Every time anyone says or writes "Everyone just do this!", a kitten dies. Or worse.

This is why OpenBSD strives to be "secure by default" in all possible ways. Seems reasonably successful so far.

OpenBSD routes around POSIX

Posted Dec 11, 2014 15:52 UTC (Thu) by lambda (subscriber, #40735) [Link]

3) Emit a warning whenever an application makes a call to time() and subsequently makes a call to seed the RNG with the same value.

Ted Unangst wrote a good blog post on all of the broken, bizarre ways that people seed random number generators in programs. Theo de Raadt also listed all of the arbitrary constant values people use as seeds. It goes way beyond just seeding it with time().

The sheer amount of dubious use of constant and other arbitrary seed values, coupled with the relatively low number of packages that actually depend on deterministic behavior, is part of the justification they used for doing the breaking change. Now, such a breaking change really wouldn't work well in the Linux world, but if you want to root this out, you're going to need to do better than just looking for the output of time().

Per-process choosing could be problematic

Posted Dec 12, 2014 12:38 UTC (Fri) by epa (subscriber, #39769) [Link] (1 responses)

So what happens when some library calls srand_deterministic() and changes the behaviour for the rest of the program? Or when the main program calls srand_deterministic() and thus affects any libraries it calls?

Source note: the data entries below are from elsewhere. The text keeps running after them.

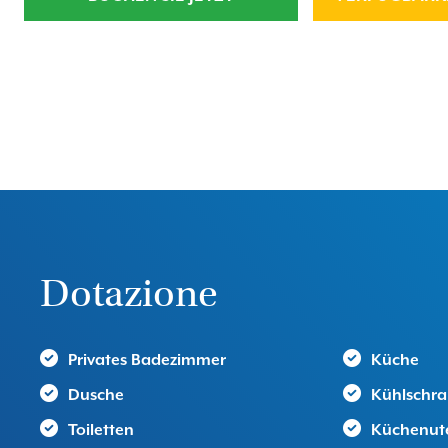
Dotazione
Privates Badezimmer
Küche
Dusche
Kühlschr
Toiletten
Küchenute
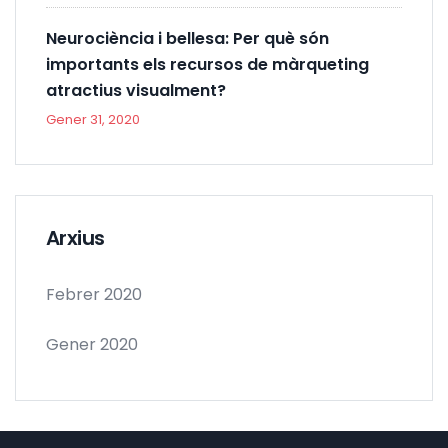
Neurociència i bellesa: Per què són
importants els recursos de màrqueting
atractius visualment?
Gener 31, 2020
Arxius
Febrer 2020
Gener 2020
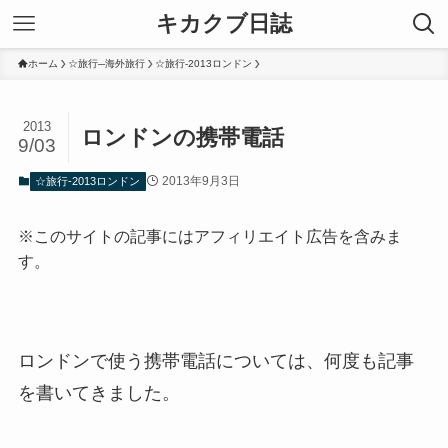
キカクブ日誌
ホーム
☆旅行─海外旅行
☆旅行-2013ロンドン
2013
ロンドンの携帯電話
9/03
2013年9月3日
☆旅行-2013ロンドン
※このサイトの記事にはアフィリエイト広告を含みま
す。
ロンドンで使う携帯電話については、何度も記事
を書いてきました。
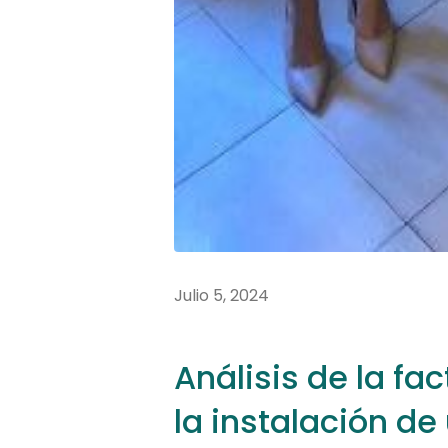
Julio 5, 2024
Análisis de la fa
la instalación d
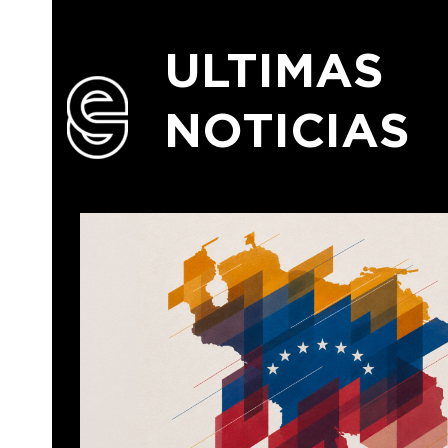
ULTIMAS
NOTICIAS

I want to be able to choose a seed so that I can repeat the same pseudo-random test case I did last time, but that doesn't mean I want any https: requests made by my test code to silently start using a weaker RNG. Partly this can be solved by having an explicit API for stronger random numbers: arc4random() will always be strong, no matter what srand() type things have gone on in the background. But it would also be good to have an explicit API for pseudo-random number generation, ideally with the new seed value returned each time so it can be passed along by the caller.

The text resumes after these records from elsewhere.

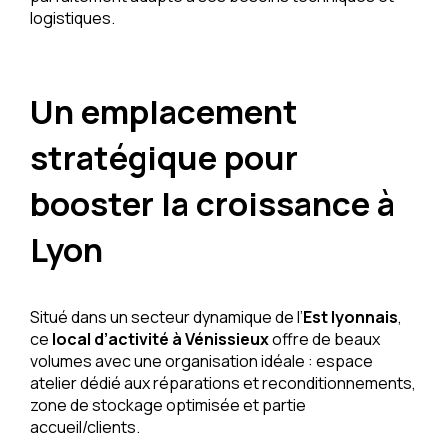
logistiques.
Un emplacement
stratégique pour
booster la croissance à
Lyon
Situé dans un secteur dynamique de l’
Est lyonnais
,
ce
local d’activité à Vénissieux
offre de beaux
volumes avec une organisation idéale : espace
atelier dédié aux réparations et reconditionnements,
zone de stockage optimisée et partie
accueil/clients.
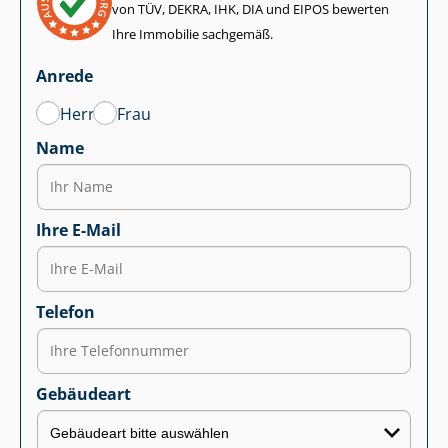
von TÜV, DEKRA, IHK, DIA und EIPOS bewerten
Ihre Immobilie sachgemäß.
Anrede
Herr
Frau
Name
Ihre E-Mail
Telefon
Gebäudeart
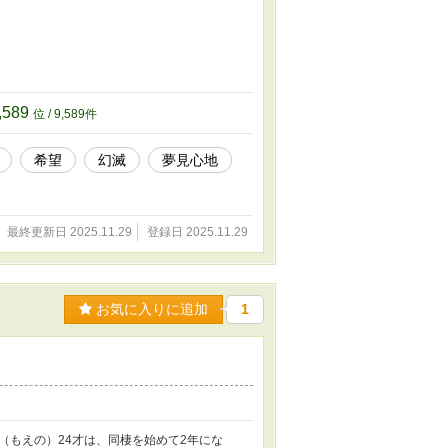
,589
位 / 9,589件
希望
幻滅
夢見心地
最終更新日 2025.11.29
登録日 2025.11.29
お気に入りに追加
1
もえの）24才は、同棲を始めて2年にな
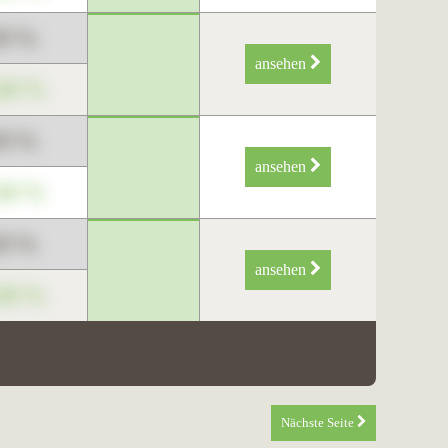
89 %
ansehen
34 %
89 %
ansehen
34 %
89 %
ansehen
34 %
Nächste Seite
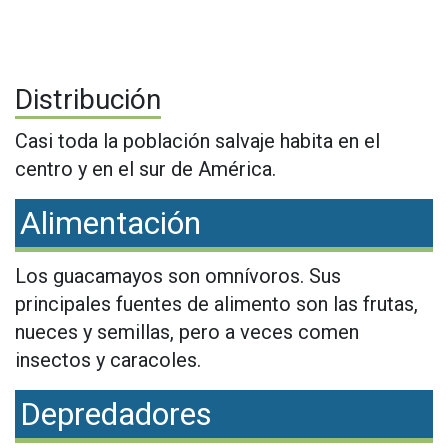
Distribución
Casi toda la población salvaje habita en el
centro y en el sur de América.
Alimentación
Los guacamayos son omnívoros. Sus
principales fuentes de alimento son las frutas,
nueces y semillas, pero a veces comen
insectos y caracoles.
Depredadores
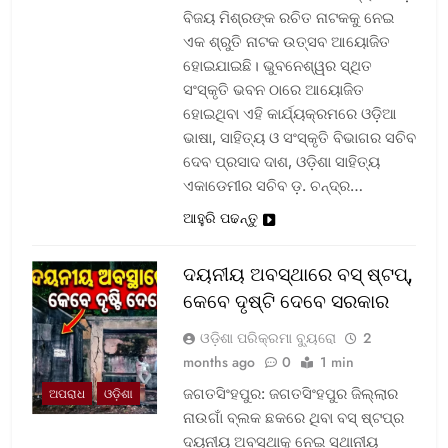
ବିଜୟ ମିଶ୍ରଙ୍କ ରଚିତ ନାଟକକୁ ନେଇ
ଏକ ଶ୍ରୁତି ନାଟକ ଉତ୍ସବ ଆୟୋଜିତ
ହୋଇଯାଇଛି। ଭୁବନେଶ୍ୱର ସ୍ଥିତ
ସଂସ୍କୃତି ଭବନ ଠାରେ ଆୟୋଜିତ
ହୋଇଥିବା ଏହି କାର୍ଯ୍ୟକ୍ରମରେ ଓଡ଼ିଆ
ଭାଷା, ସାହିତ୍ୟ ଓ ସଂସ୍କୃତି ବିଭାଗର ସଚିବ
ଦେବ ପ୍ରସାଦ ଦାଶ, ଓଡ଼ିଶା ସାହିତ୍ୟ
ଏକାଡେମୀର ସଚିବ ଡ଼. ଚନ୍ଦ୍ର…
ଆହୁରି ପଢନ୍ତୁ
ଦୟନୀୟ ଅବସ୍ଥାରେ ବସ୍‌ ଷ୍ଟପ୍‌,
କେବେ ଦୃଷ୍ଟି ଦେବେ ସରକାର
ଓଡ଼ିଶା ପରିକ୍ରମା ବ୍ୟୁରୋ
2
months ago
0
1 min
ଜଗତସିଂହପୁର: ଜଗତସିଂହପୁର ଜିଲ୍ଲାର
ଅପରାଧ
ଓଡ଼ିଶା
ନାଉଗାଁ ବ୍ଲକ ଛକରେ ଥିବା ବସ୍‌ ଷ୍ଟପ୍‌ର
ଦୟନୀୟ ଅବସ୍ଥାକୁ ନେଇ ସ୍ଥାନୀୟ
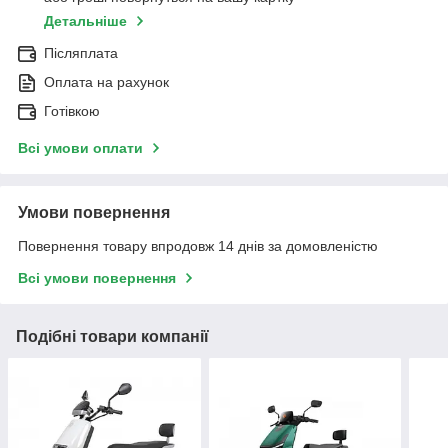
Детальніше
Післяплата
Оплата на рахунок
Готівкою
Всі умови оплати
Умови повернення
Повернення товару впродовж 14 днів за домовленістю
Всі умови повернення
Подібні товари компанії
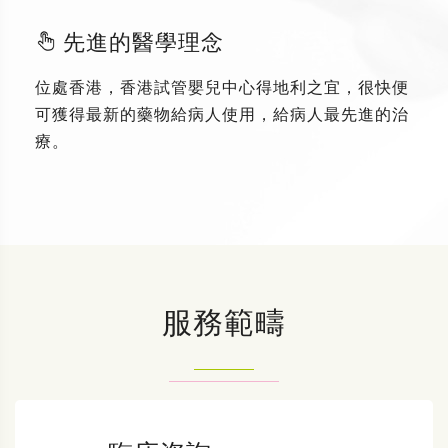
先進的醫學理念
位處香港，香港試管嬰兒中心得地利之宜，很快便
可獲得最新的藥物給病人使用，給病人最先進的治
療。
服務範疇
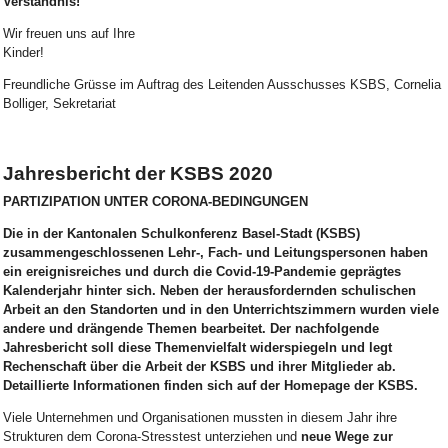
Verständnis!
Wir freuen uns auf Ihre
Kinde
Freundliche Grüsse im Auftrag des Leitenden Ausschusses KSBS, Cornelia
Bolliger, Sekretariat
Jahresbericht der KSBS 2020
PARTIZIPATION UNTER CORONA-BEDINGUNGEN
Die in der Kantonalen Schulkonferenz Basel-Stadt (KSBS)
zusammengeschlossenen Lehr-, Fach- und Leitungspersonen haben
ein ereignisreiches und durch die Covid-19-Pandemie geprägtes
Kalenderjahr hinter sich. Neben der herausfordernden schulischen
Arbeit an den Standorten und in den Unterrichtszimmern wurden viele
andere und drängende Themen bearbeitet. Der nachfolgende
Jahresbericht soll diese Themenvielfalt widerspiegeln und legt
Rechenschaft über die Arbeit der KSBS und ihrer Mitglieder ab.
Detaillierte Informationen finden sich auf der Homepage der KSBS.
Viele Unternehmen und Organisationen mussten in diesem Jahr ihre
Strukturen dem Corona-Stresstest unterziehen und
neue Wege zur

Per-process choosing could be problematic

Posted Dec 12, 2014 12:57 UTC (Fri) by cesarb (subscriber, #6266) [Link]

> So what happens when some library calls srand_deterministic() and changes the behaviour for the rest of the program? Or when the main program calls srand_deterministic() and thus affects any libraries it calls?

If your program or library uses the rand()/random()/etc family of calls, it's supposed to be able to work fine with a deterministic RNG (after all, that's what you get in non-OpenBSD systems).

The non-deterministic RNG for rand()/random()/etc is a bonus, like ASLR: if your program's security depends on it, you're doing something wrong.